On a final note, we might also reflect on the vulnerability of such a strained system in the event of terrorist attack or armed conflict. Reading some statements from other sources, it would seem that a small boat with knowledge of the cable locations and minor explosive capability could easily take out communications between continents. What the implications would be for outages if long lengths of these cables were detroyed or if the damage happned in several places along a cable at the same time? I don't think businesses are going to like the sound of that, and that there will be a lot of behind-closed-doors discussions going on about upgrading the networks to improve their redundancy. Again, pretty speculative, but it will be interesting to watch over the next few months. In the end it will be the consumer who pays.Source(s): http://www.bloomberg.com/apps/news?pid=20601109&si... And some interesting but unverifiable noises around town about what really happened and is happening and why there is an apparent news brown-out.
- Anonymous1 decade ago
HONG KONG: Repairs to Asia's slow Internet, damaged by an earthquake that ripped through key undersea data cables, have been postponed because of a major fault on a ship sent to the fix the problem, officials said on Sunday.
One of two repair ships that laid anchor in the Luzon Strait between Taiwan and the Philippines above the damaged lines experienced a major fault Saturday, Hong Kong's Office of the Telecommunications Authority said.
The ship is now in Taiwan and will take about seven days to fix, the authority said in a statement, pushing back the estimate for initial repairs to one of the cable systems by a week.
"It is estimated that the first part of the repair of a submarine cable system would be completed around 16 January 2007," the statement said, revising the estimate from January 9.
"For the other damaged cables, survey and assessment are being arranged and repair of most of the cables is expected to be completed progressively by the end of January 2007."
The authority said on Saturday that three ships were steaming to the location of the damaged cables.
It reported continued improvement in telephone services on Sunday but warned Web users to expect slower than normal surfing speeds.
Telephone and Internet traffic in many parts of Asia was severely disrupted by the 7.1-magnitude quake off the coast of Taiwan, which killed two people on the island.

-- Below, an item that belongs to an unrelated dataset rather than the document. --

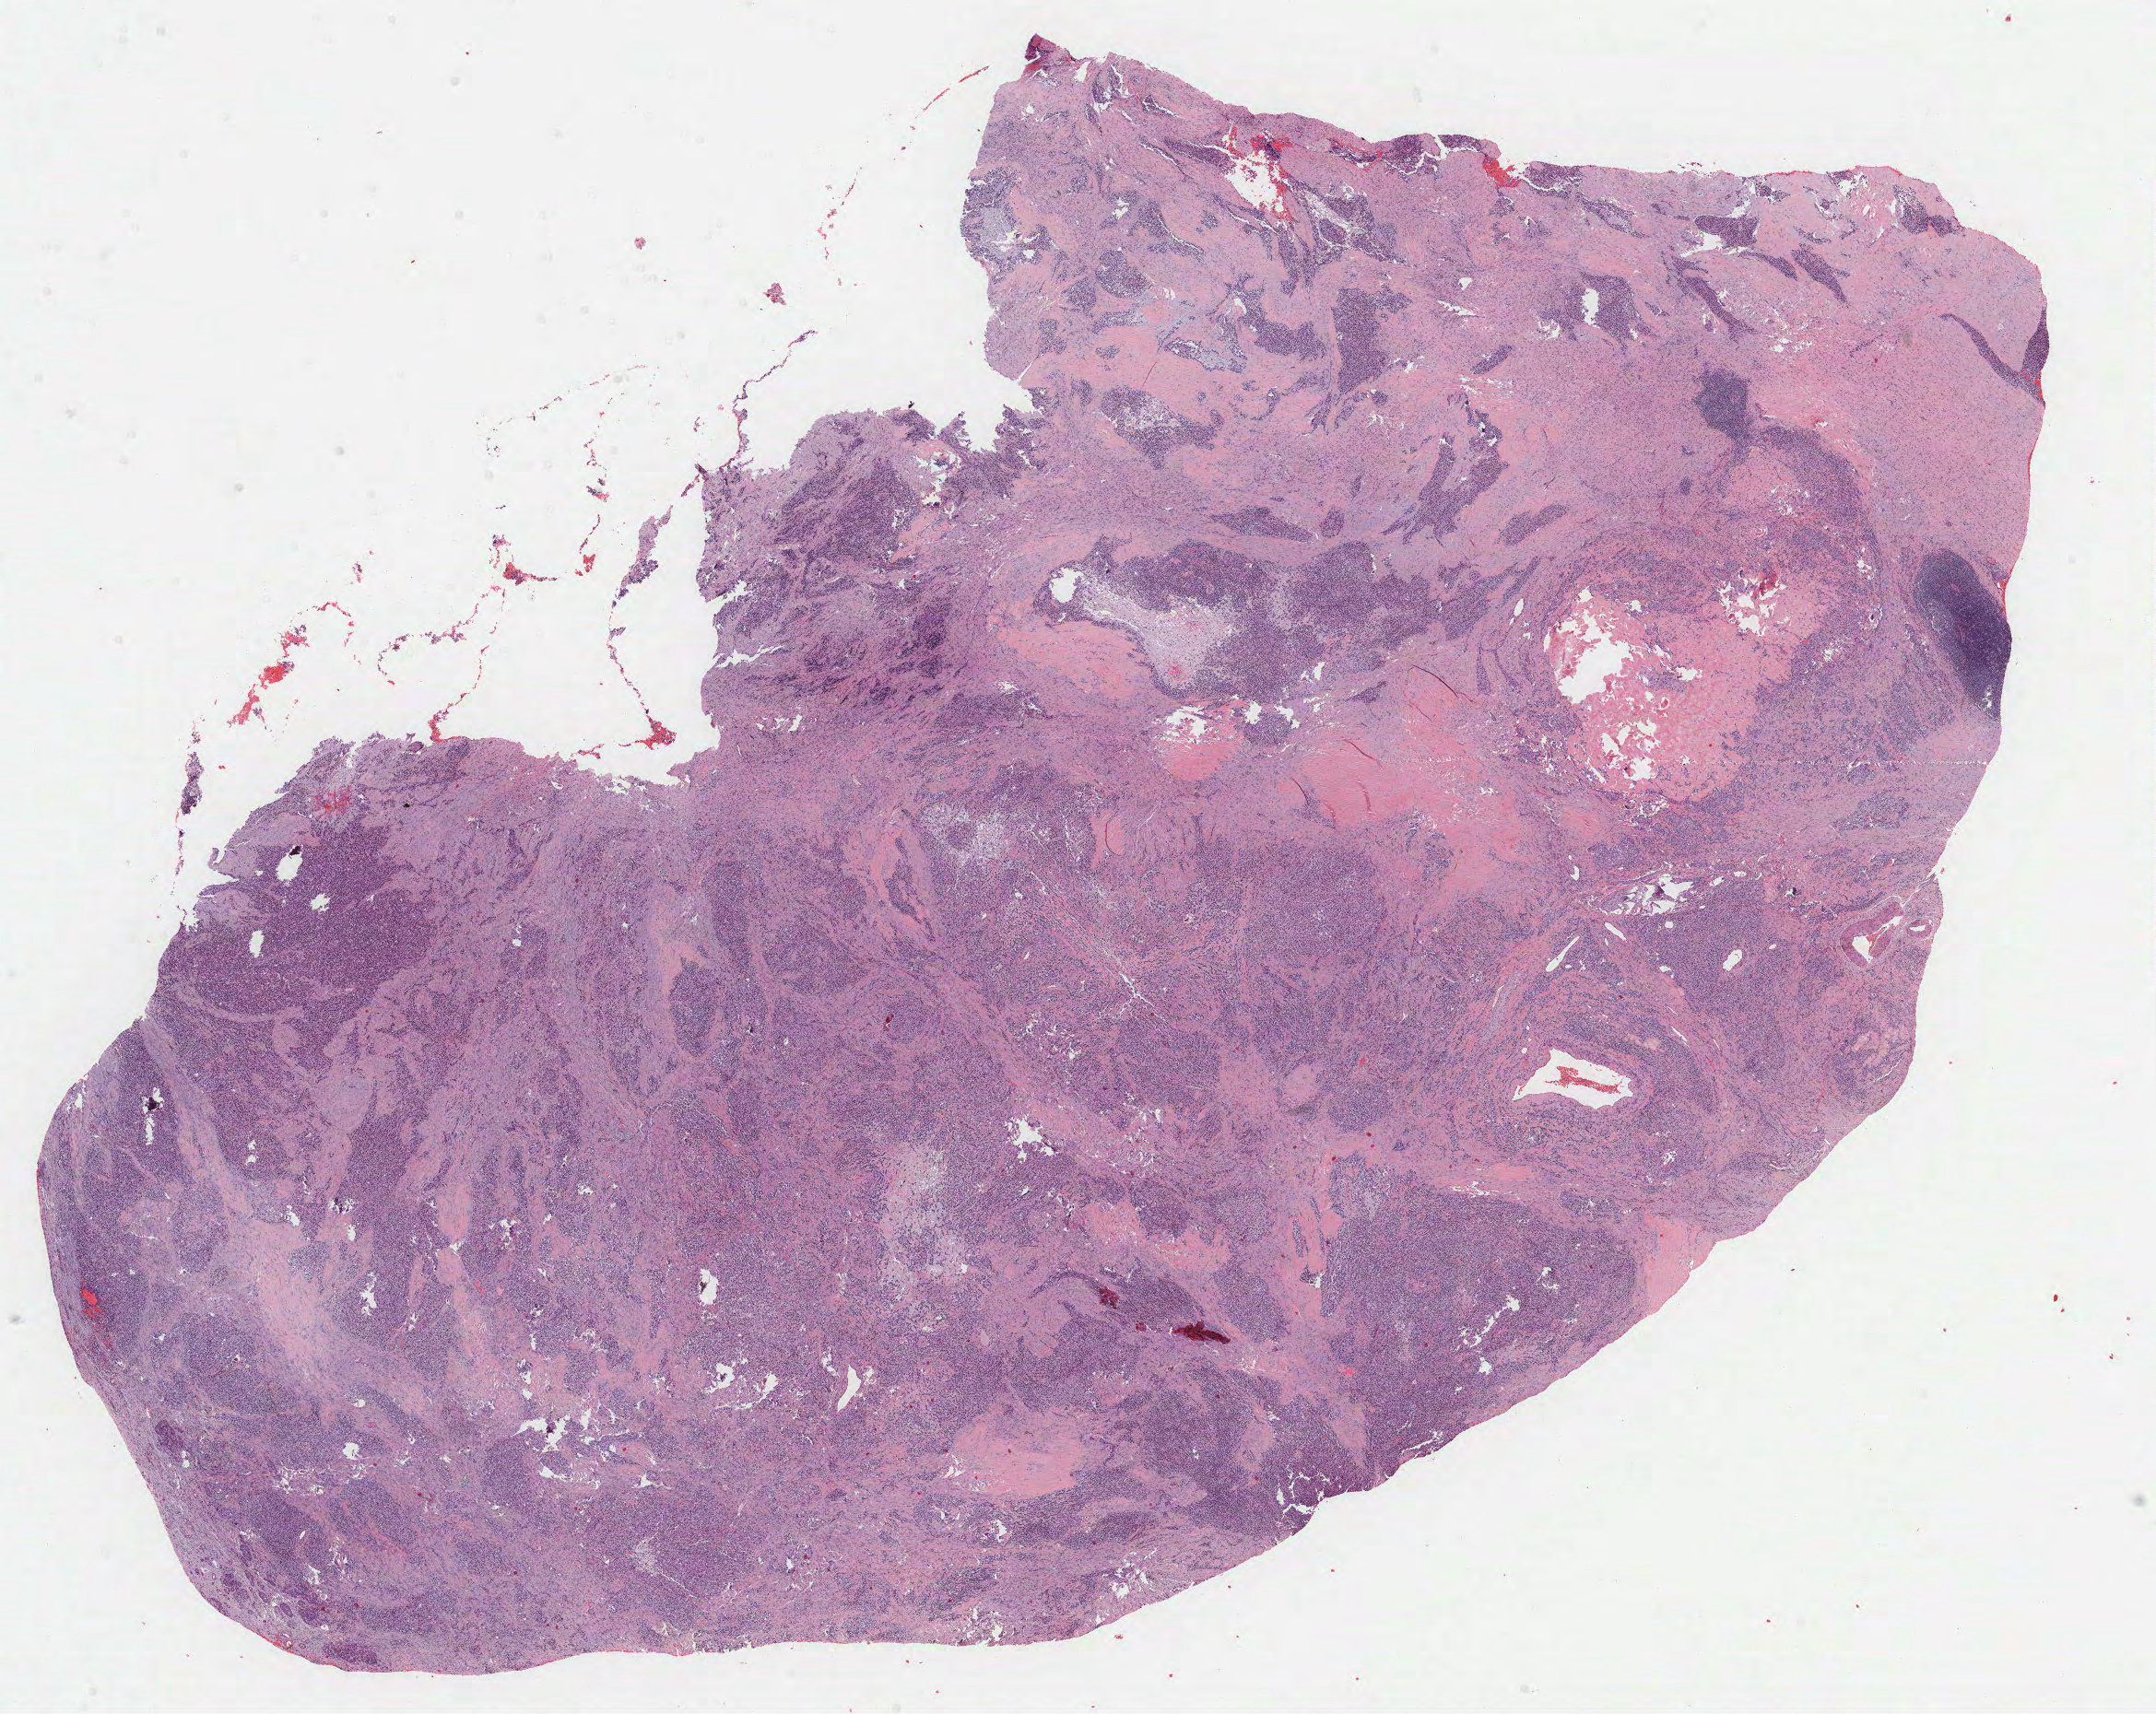
Whole-slide histology image, Hematoxylin and eosin (H&E) stained — shown as a low-resolution overview of the whole scanned area (about 18.9 x 15.0 mm, acquisition: 40x scan). Formalin-fixed paraffin-embedded (FFPE) diagnostic section. Primary tumour sample from the pancreas. Female patient; age at initial diagnosis 59 years. Histologic grade: G1 (well differentiated).
AJCC pathologic stage: IB (7th edition). Diagnosis: Neuroendocrine carcinoma, NOS. Lymph nodes positive (case pathology): 0 of 16 examined. TNM: T2 N0 MX.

Millions were left pining for e-mails and clutching unresponsive telephones, but moves to circumvent the damage by funnelling data through alternative routes have eased some communication woes.
- lotLv 44 years ago
No they're nonetheless engaged on underwater fiber-optic cables which provider maximum web website visitors. somewhat some communications site visitors has been routed to land-strung cables and communications satellites. .
- How do you think about the answers? You can sign in to vote the answer.
- Anonymous1 decade ago
I don't know. Maybe not 100%, but partially working.
- Anonymous1 decade ago
I am sorry to tell you that it will take up to 3 weeks.